SWE Musings: Logical Operators in NHibernate 3.x

Just so that this blog doesn't dry up, I (allow myself to cross-)post part of a text I wrote about NHibernate 3.x's handling of logical operators. If you want to tune it to the discussion, you might want to read the group http://groups.google.com/group/nhibernate-development.

1. Considerations about the where semantics for an SQL Linq provider

Before we change the behavior of logical operators in NhHib.Linq, we should have some agreement about the intended behavior, i.e., a specification. Otherwise, one might argue that there is no problem with them - especially with the || operator! Unfortunately (and interestingly), it appears to me the answer to this is not as simple as some might think. The following are some general thoughts - bear with me, I'll talk about the logical operators, and especially the || operator, in a moment (namely in sections 2. to 6.).

The apparently correct way to specify an SQL Linq provider's (or any Linq provider's) behavior is:

    (BEHAV-1) If you have a set of objects S and evaluate a query Q using an SQL Linq provider, the result should be the same as when using the standard in-memory Linq provider Linq2Objects.

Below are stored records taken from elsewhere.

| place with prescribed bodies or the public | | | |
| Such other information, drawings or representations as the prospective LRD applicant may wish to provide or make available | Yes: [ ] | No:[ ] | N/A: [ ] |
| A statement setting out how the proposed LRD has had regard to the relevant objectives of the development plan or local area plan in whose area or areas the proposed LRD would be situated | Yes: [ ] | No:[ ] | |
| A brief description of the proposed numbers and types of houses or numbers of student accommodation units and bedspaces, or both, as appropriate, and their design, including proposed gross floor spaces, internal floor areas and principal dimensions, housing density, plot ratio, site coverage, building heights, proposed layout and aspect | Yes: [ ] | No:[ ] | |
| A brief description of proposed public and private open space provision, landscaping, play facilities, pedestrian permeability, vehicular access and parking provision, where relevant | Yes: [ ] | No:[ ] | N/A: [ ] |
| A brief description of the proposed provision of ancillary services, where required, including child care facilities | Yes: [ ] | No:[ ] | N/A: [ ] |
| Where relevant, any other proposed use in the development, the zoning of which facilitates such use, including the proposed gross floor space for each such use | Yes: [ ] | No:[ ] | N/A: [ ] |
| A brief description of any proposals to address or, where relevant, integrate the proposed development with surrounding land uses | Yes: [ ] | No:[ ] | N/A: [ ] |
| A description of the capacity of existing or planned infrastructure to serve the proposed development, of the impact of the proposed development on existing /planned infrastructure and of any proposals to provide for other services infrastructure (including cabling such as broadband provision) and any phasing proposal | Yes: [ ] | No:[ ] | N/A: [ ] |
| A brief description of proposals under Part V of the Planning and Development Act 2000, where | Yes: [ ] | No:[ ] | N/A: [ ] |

Obviously, this specification fails for methods that cannot be transformed to the SQL Linq provider's underlying technology (think virtual object methods, for example). So a more practical definition is:

    (BEHAV-2) ...BEHAV-1..., if the SQL Linq provider accepts Q, i.e., does not throw some exception saying "I do not support this and that".

But it gets more tricky: What are the possible results of Linq2Objects when evaluating Q? Essentially
(a) it can return an IQueryable; or
(b) it can throw an exception.

(BEHAV-2) would require that the SQL Linq provider throws an exception when Linq2Objects throws an exception. Here is an example (I suggest that the reader sketches this and the following class/association structures on a sheet of paper):

    Class CA has a nullable reference called B to class CB; and an int property P.
    Class CB likewise has a nullable reference called C to class CC.
    Class CC has an int property Q.
    In the database, we have a CA object na that references a CB where C is null (i.e. the CB does not reference a CC object).

    We ask

        from a in CA
        where a.B.C.Q > 25
        select a.P;

    Linq2Objects will throw a NullReferenceException when it evaluates a.B.C.Q for a = na.
    How could an SQL Linq provider mimic this exceptional behavior? I think we agree this is not simple:

Either we evaluate a.B.C.Q in-memory to force the NRE - which would of course uselessly load CB objects.
Or we create some code in the SQL statement that somehow throws an SqlException ... which would at least mystify the database's planner, I'd say.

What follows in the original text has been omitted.